EPUB Standards#
Understanding EPUB Specifications#
EPUB (Electronic Publication) is an open standard for digital books and publications. This guide covers the EPUB specifications and how epub-utils ensures compliance.
EPUB 3.3 Specification#
Current Standard#
EPUB 3.3 is the current specification, published by the W3C. It defines:
Package Document: Contains metadata, manifest, and spine
Container Format: ZIP-based archive structure
Content Documents: XHTML5, SVG, and other media types
Navigation Document: Replaces NCX for table of contents
Key Components#
Container Structure#
book.epub
├── META-INF/
│ ├── container.xml # Points to package document
│ └── signatures.xml # Digital signatures (optional)
├── OEBPS/ # Content folder (common name)
│ ├── package.opf # Package document
│ ├── nav.xhtml # Navigation document
│ ├── content/ # Text content
│ ├── images/ # Images
│ ├── styles/ # CSS files
│ └── fonts/ # Font files (optional)
└── mimetype # Must be first file, uncompressed
Package Document (OPF)#
The package document defines three main sections:
Metadata Section:
<metadata xmlns:dc="http://purl.org/dc/elements/1.1/">
<dc:title>Book Title</dc:title>
<dc:creator>Author Name</dc:creator>
<dc:identifier id="bookid">urn:uuid:12345</dc:identifier>
<dc:language>en</dc:language>
<meta property="dcterms:modified">2024-01-01T00:00:00Z</meta>
</metadata>
Manifest Section:
<manifest>
<item id="nav" href="nav.xhtml" media-type="application/xhtml+xml"
properties="nav"/>
<item id="chapter1" href="content/chapter1.xhtml"
media-type="application/xhtml+xml"/>
<item id="cover-image" href="images/cover.jpg"

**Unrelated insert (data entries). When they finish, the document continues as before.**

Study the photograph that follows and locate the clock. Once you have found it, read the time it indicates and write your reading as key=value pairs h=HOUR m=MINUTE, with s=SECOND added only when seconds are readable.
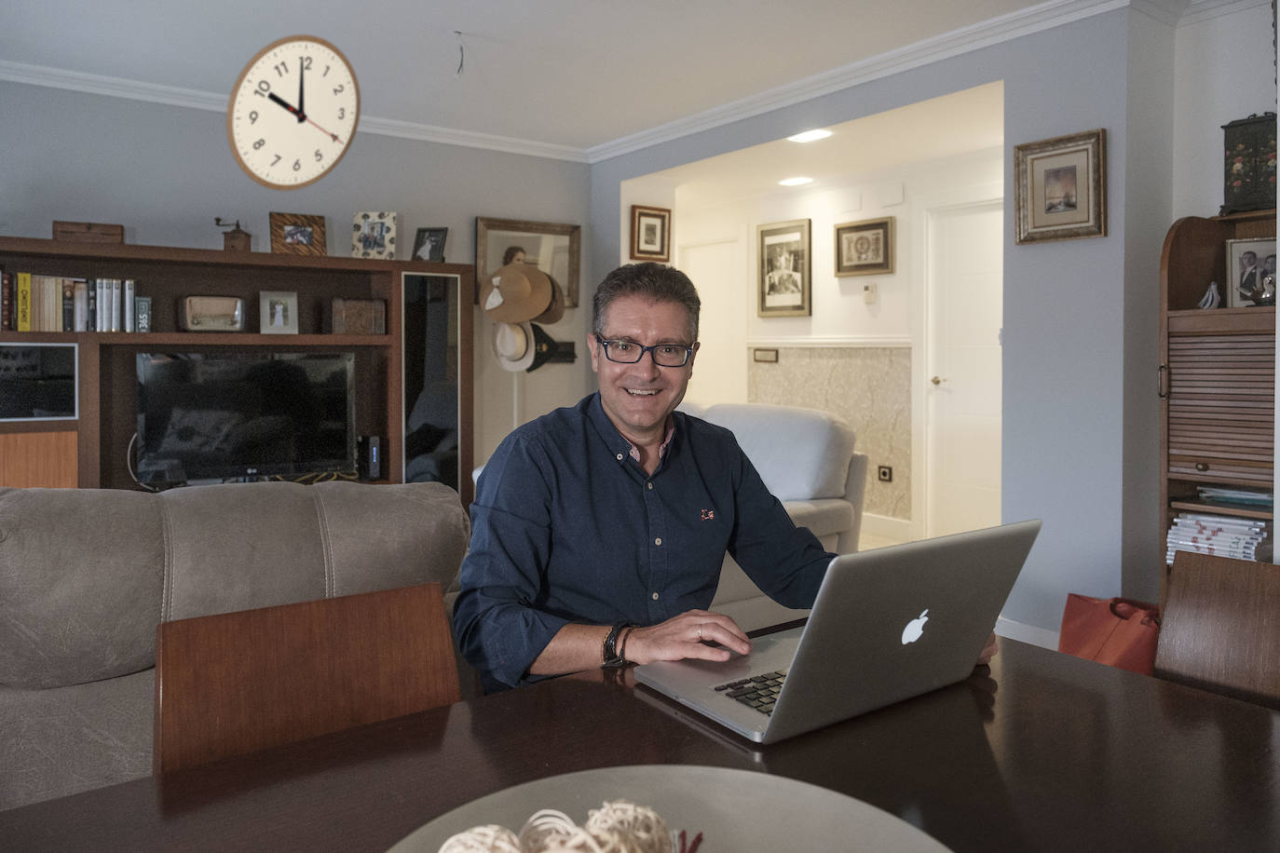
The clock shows h=9 m=59 s=20
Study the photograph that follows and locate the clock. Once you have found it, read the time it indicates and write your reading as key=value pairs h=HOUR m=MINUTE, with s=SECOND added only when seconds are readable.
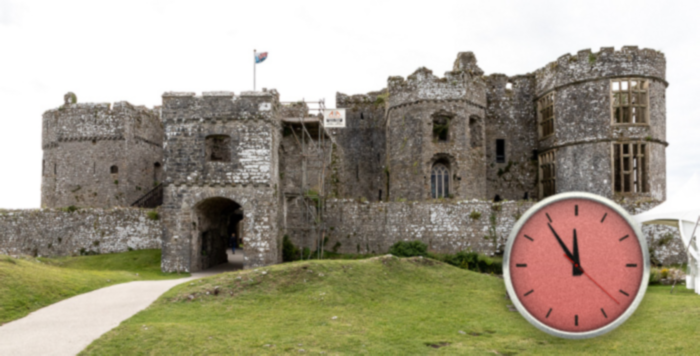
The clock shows h=11 m=54 s=22
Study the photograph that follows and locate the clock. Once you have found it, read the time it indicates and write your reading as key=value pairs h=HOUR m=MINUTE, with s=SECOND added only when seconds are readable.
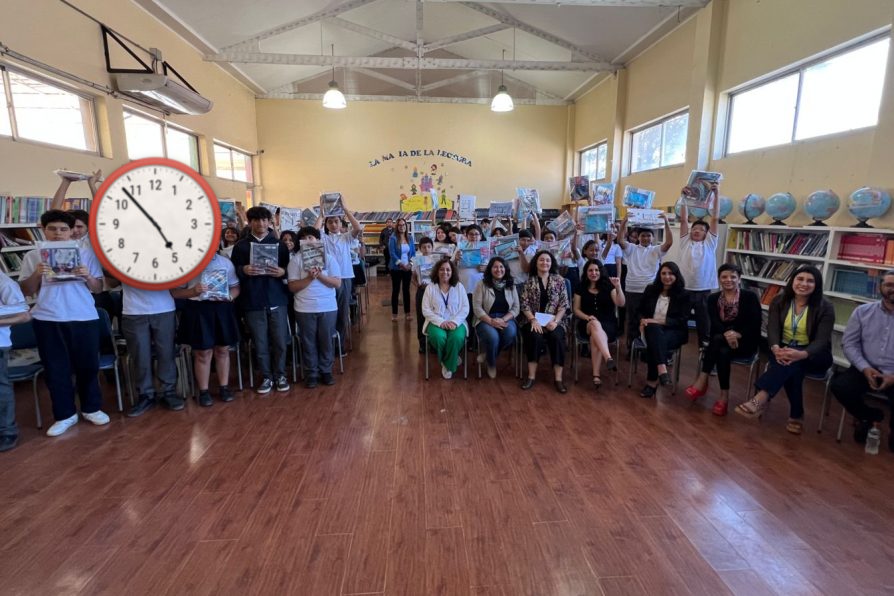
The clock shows h=4 m=53
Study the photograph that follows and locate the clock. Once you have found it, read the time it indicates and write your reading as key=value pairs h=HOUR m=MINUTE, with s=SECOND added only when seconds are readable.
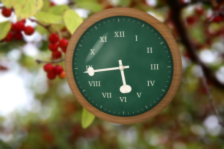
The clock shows h=5 m=44
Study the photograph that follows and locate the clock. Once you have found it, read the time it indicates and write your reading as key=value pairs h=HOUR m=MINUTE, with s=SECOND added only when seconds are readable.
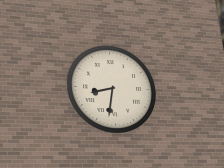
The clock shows h=8 m=32
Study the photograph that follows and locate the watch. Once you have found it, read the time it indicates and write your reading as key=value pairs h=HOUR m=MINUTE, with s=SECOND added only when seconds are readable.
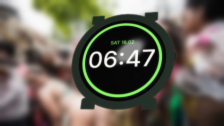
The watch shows h=6 m=47
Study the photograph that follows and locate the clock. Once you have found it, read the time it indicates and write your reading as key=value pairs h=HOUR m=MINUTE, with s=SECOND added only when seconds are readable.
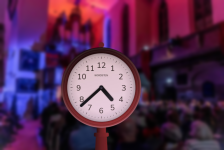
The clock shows h=4 m=38
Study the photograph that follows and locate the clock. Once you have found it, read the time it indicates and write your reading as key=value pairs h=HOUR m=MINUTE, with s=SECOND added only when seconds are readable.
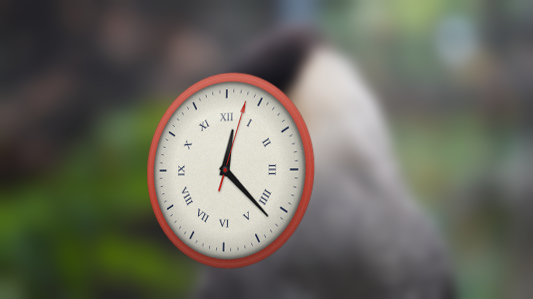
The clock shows h=12 m=22 s=3
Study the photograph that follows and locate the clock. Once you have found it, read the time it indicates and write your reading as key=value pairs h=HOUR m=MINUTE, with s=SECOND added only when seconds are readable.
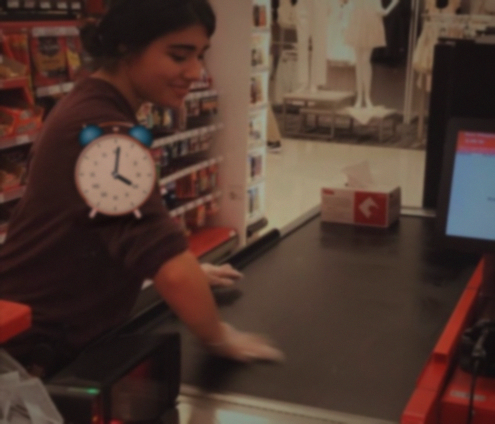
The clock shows h=4 m=1
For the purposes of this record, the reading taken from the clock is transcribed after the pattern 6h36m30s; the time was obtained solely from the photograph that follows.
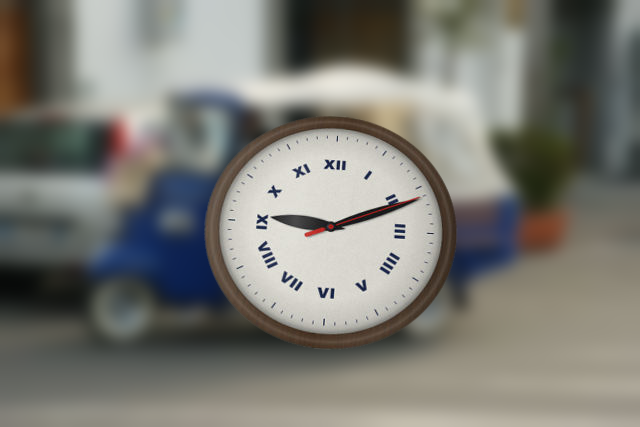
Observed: 9h11m11s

media-type="image/jpeg" properties="cover-image"/>
</manifest>
Spine Section:
<spine>
<itemref idref="chapter1"/>
<itemref idref="chapter2"/>
</spine>
EPUB Compliance with epub-utils#
Validation Capabilities#
epub-utils helps ensure EPUB compliance by:
Structure Validation: Checks container format
Metadata Validation: Verifies required elements
Manifest Validation: Ensures all files are declared
Spine Validation: Checks reading order
Content Validation: Basic XHTML structure checks
Checking Compliance#
Use epub-utils to validate EPUB structure:
# Check basic structure
epub-utils info book.epub
# Detailed manifest information
epub-utils manifest book.epub --format table
# Extract and examine package document
epub-utils extract book.epub --output-dir temp/
cat temp/OEBPS/package.opf
Python API for Validation#
from epub_utils import Document
def validate_epub_structure(epub_path):
"""Validate basic EPUB structure."""
try:
doc = Document(epub_path)
# Check required components
checks = {
'has_container': hasattr(doc, 'container'),
'has_package': hasattr(doc, 'package'),
'has_metadata': len(doc.metadata) > 0,
'has_manifest': len(doc.manifest) > 0,
'has_spine': len(doc.spine) > 0,
}
# Check required metadata
required_metadata = ['title', 'language', 'identifier']
metadata_present = {}
for item in doc.metadata:
for req in required_metadata:
if req in item.get('name', '').lower():
metadata_present[req] = True
print("Structure Validation:")
for check, passed in checks.items():
status = "✓" if passed else "✗"
print(f" {status} {check}")
print("\nRequired Metadata:")
for req in required_metadata:
status = "✓" if metadata_present.get(req) else "✗"
print(f" {status} {req}")
return all(checks.values()) and len(metadata_present) >= 2
except Exception as e:
print(f"Validation failed: {e}")
return False
Common Compliance Issues#
Missing Required Elements#
Problem: EPUB missing required metadata
# Check metadata completeness
epub-utils metadata book.epub --format table
Solution: Ensure these elements are present:
dc:title
dc:language
dc:identifier
(with unique ID)meta property="dcterms:modified"
(EPUB 3)
Invalid File References#
Problem: Manifest references files that don’t exist
def check_file_references(epub_path):
"""Check if all manifest files exist in the archive."""
doc = Document(epub_path)
missing_files = []
for item in doc.manifest:
file_path = item.get('href')
if file_path:
# Check if file exists in the EPUB
try:
# This would need zip file checking
pass
except:
missing_files.append(file_path)
if missing_files:
print("Missing files referenced in manifest:")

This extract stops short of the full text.